3. I read in you bio that you’re finishing up your PhD at the University of Denver.  Is it a PhD in Creative Writing?  If so, how has it affected (or crystalized, or clarified) your relationship to your writing? 

Yes, it is a PhD in Creative Writing, a strange thing to wrap your head around, especially if you are from Germany, where Creative Writing departments are only now gaining some currency. Most people don’t quite understand how you can “learn” or for that matter teach Creative Writing. Yet I have benefited enormously from being part of this program. Mostly because it has allowed me to have a bunch of very sophisticated readers look at my work on a regular basis, but also because it gives the space, time and money to pursue strange investigations, read even stranger books, and then write the strangest of them all at your own pace. I am grateful for the language, material and beautiful artistic oddities I have been exposed to as part of my PhD.

4. What other writing projects are you working on right now?

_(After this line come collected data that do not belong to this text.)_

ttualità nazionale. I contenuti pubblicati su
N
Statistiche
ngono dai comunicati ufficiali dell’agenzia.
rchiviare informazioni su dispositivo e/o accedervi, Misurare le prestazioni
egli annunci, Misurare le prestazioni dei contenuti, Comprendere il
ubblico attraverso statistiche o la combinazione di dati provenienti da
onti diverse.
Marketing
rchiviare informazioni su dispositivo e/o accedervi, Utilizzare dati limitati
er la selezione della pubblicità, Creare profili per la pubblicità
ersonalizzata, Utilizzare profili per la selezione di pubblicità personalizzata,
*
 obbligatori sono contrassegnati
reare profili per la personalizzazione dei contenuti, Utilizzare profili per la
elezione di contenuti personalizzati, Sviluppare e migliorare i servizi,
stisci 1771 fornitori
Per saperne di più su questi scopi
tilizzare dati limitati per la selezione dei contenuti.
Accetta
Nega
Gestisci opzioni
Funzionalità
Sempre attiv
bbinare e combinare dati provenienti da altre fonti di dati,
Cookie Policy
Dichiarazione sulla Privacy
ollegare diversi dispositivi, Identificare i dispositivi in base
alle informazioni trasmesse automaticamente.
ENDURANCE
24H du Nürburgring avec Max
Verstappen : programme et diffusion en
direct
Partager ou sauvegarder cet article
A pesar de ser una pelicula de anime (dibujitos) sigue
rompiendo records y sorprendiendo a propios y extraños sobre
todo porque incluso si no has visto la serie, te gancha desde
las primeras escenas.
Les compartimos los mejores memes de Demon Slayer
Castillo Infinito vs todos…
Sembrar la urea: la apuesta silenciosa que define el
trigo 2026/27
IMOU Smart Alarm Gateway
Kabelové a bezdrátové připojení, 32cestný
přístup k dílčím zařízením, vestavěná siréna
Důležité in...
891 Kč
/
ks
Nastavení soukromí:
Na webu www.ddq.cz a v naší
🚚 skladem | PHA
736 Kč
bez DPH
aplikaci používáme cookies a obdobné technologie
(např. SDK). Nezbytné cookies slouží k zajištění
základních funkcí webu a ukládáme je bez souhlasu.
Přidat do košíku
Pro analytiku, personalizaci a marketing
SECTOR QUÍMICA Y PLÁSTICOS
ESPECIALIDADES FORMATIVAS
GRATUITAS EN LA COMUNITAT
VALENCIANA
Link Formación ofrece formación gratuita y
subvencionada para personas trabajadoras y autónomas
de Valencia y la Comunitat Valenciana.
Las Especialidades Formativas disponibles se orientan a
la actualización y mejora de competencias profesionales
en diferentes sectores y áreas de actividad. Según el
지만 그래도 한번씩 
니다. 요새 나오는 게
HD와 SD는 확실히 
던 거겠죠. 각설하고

First and foremost I am finishing my book, a collection of short stories, re-imagined tales inspired by the Old Testament, family histories and dreams.  A kind of totemic writing for my tribe. Second in line is a translation project, work by the German poet and visual artist Unica Zürn. Eventually, this should be more than just a translation of her work and include contemplations on her struggles with mental illness, her self imposed exile and her short but deeply visionary life. The third project is too raw to talk about at this point but it looms and elbows occasionally above and into my daydreams.

5.  What knock-out writing have you been enjoying recently?  Are there any upcoming releases you're excited about? 

The most exciting release this year (or ever), for me personally, has been New Direction’s reissue of five of the major Clarice Lispector novels. A stunning collection, including the never before translated posthumous work A Breath of Life, marvelous book covers, and a diverse pool of translators shedding new light on these texts. It’s a powerful homage to one of the greatest female writers of the 20th century, and I am deeply grateful for New Direction’s acknowledgement of Clarice Lispector’s timeless relevance.